*** Source material Section Begins ***
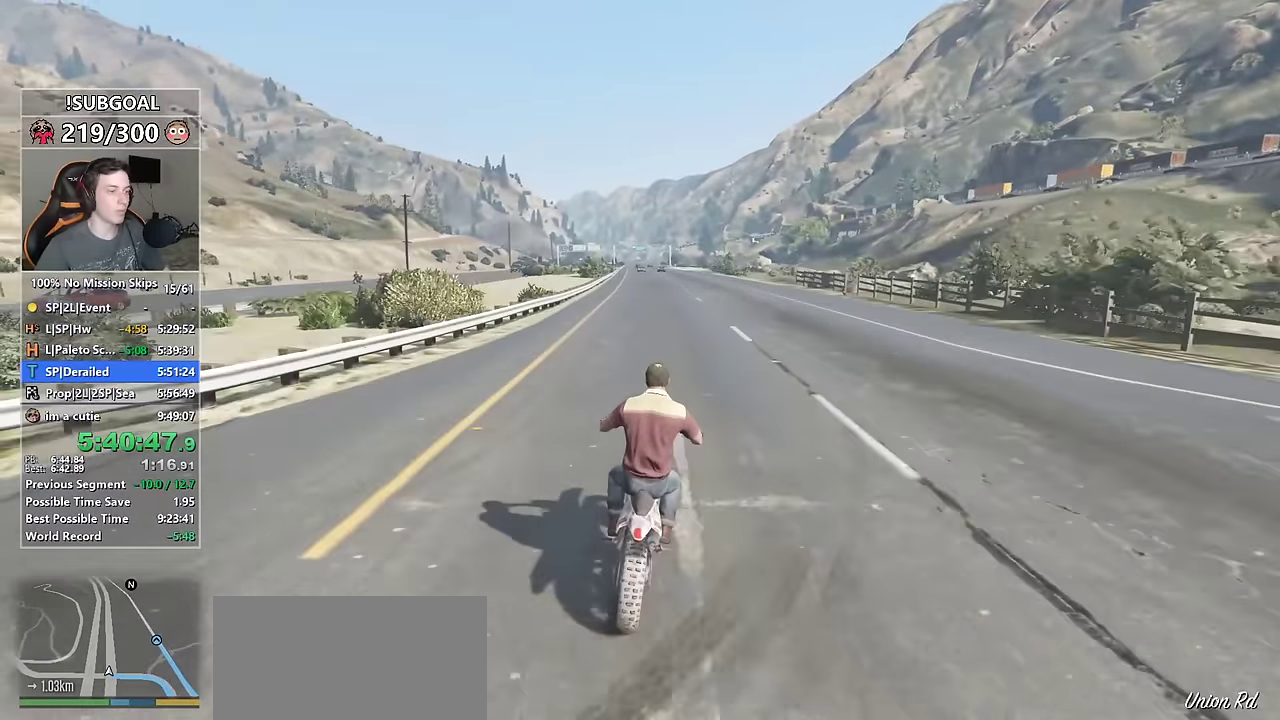
{"keys": ["ctrl", "w"], "mouse": [], "events": []}
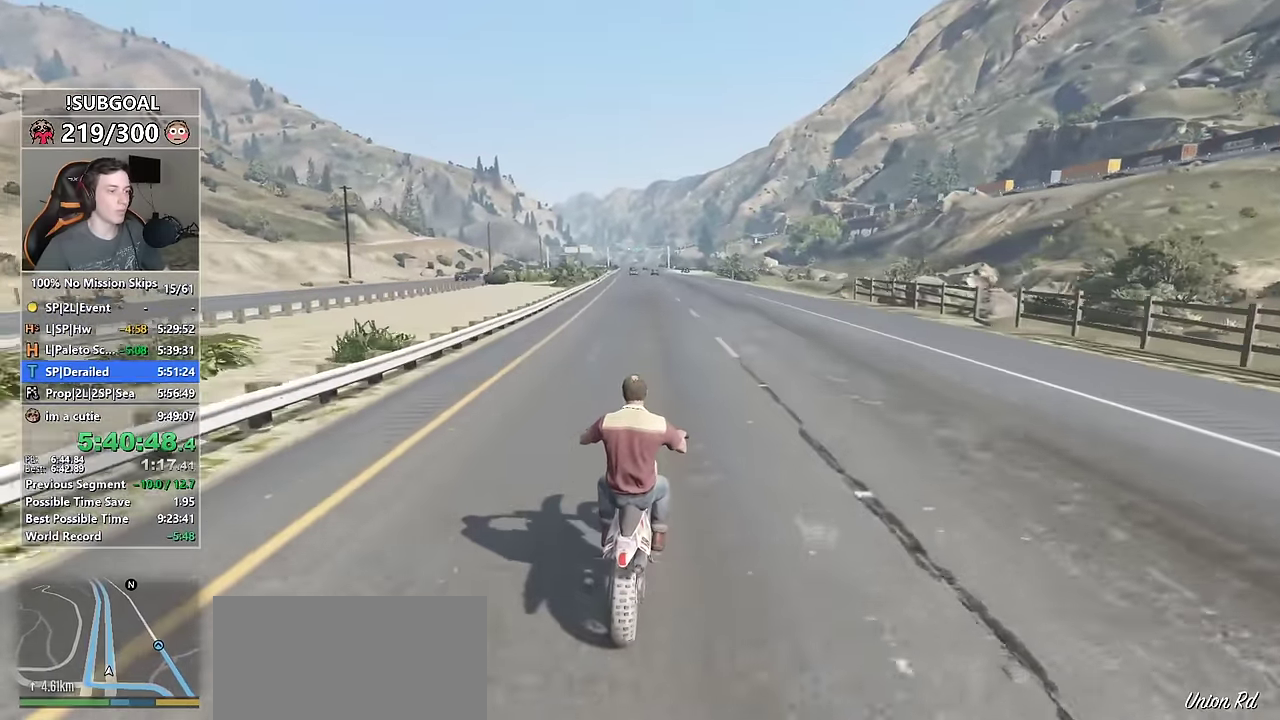
{"keys": ["ctrl", "w"], "mouse": [], "events": []}
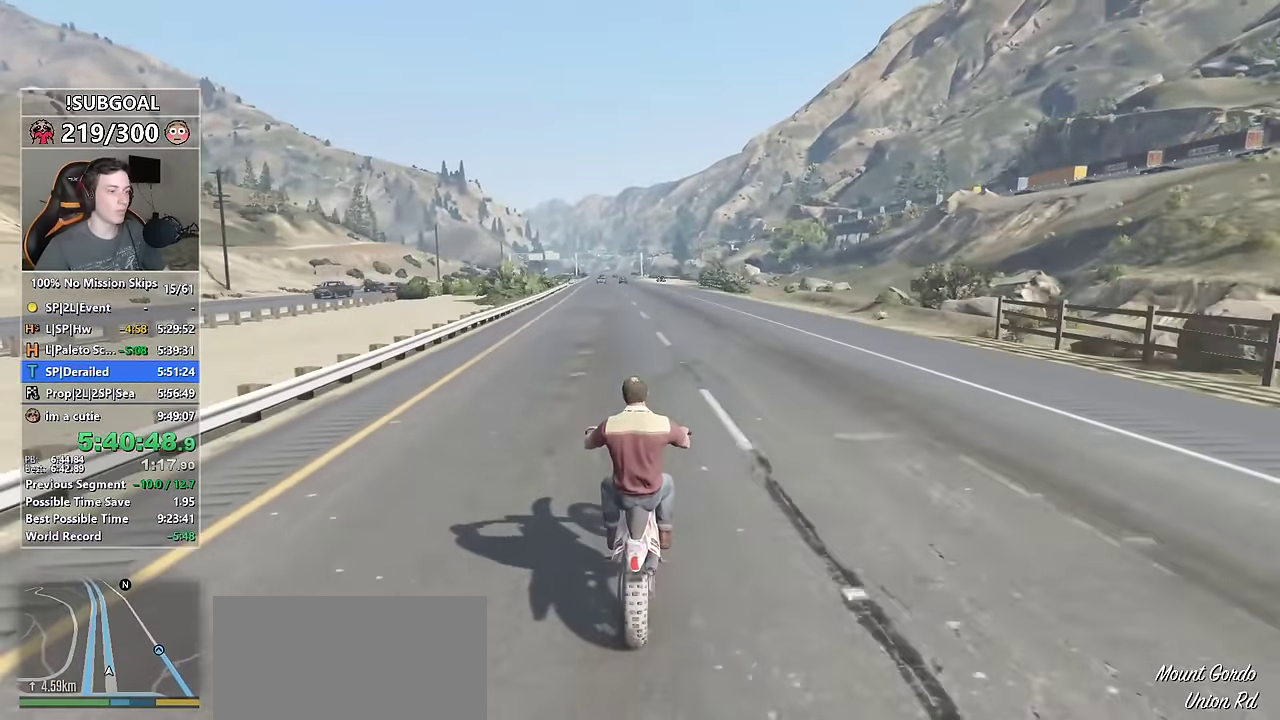
{"keys": ["ctrl", "w"], "mouse": [], "events": [[33, "shift", "down"], [67, "ctrl", "up"], [167, "a", "down"], [267, "a", "up"], [350, "ctrl", "down"], [400, "shift", "up"]]}
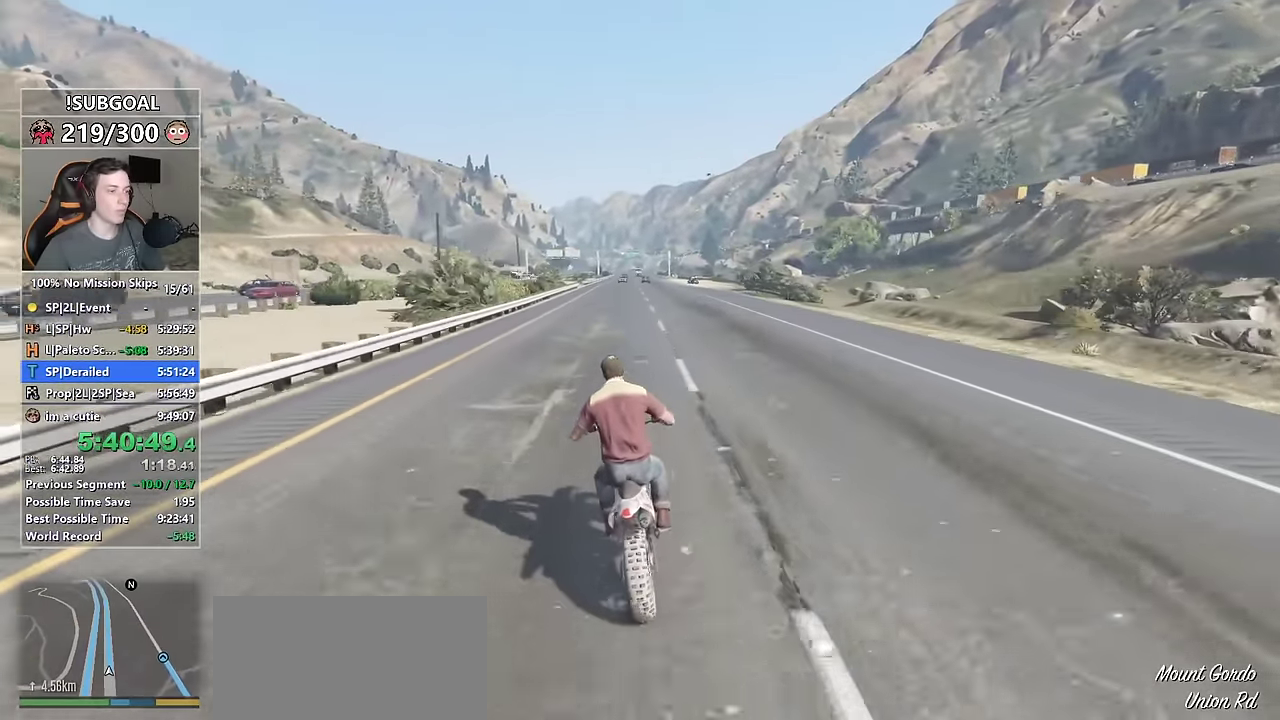
{"keys": ["ctrl", "w"], "mouse": [], "events": [[50, "d", "down"], [100, "d", "up"]]}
*** Source material Section Ends ***
Problem to work on >>
How many lines of the data hold the string "down"? Reply with the number alone.

Written solution >>
2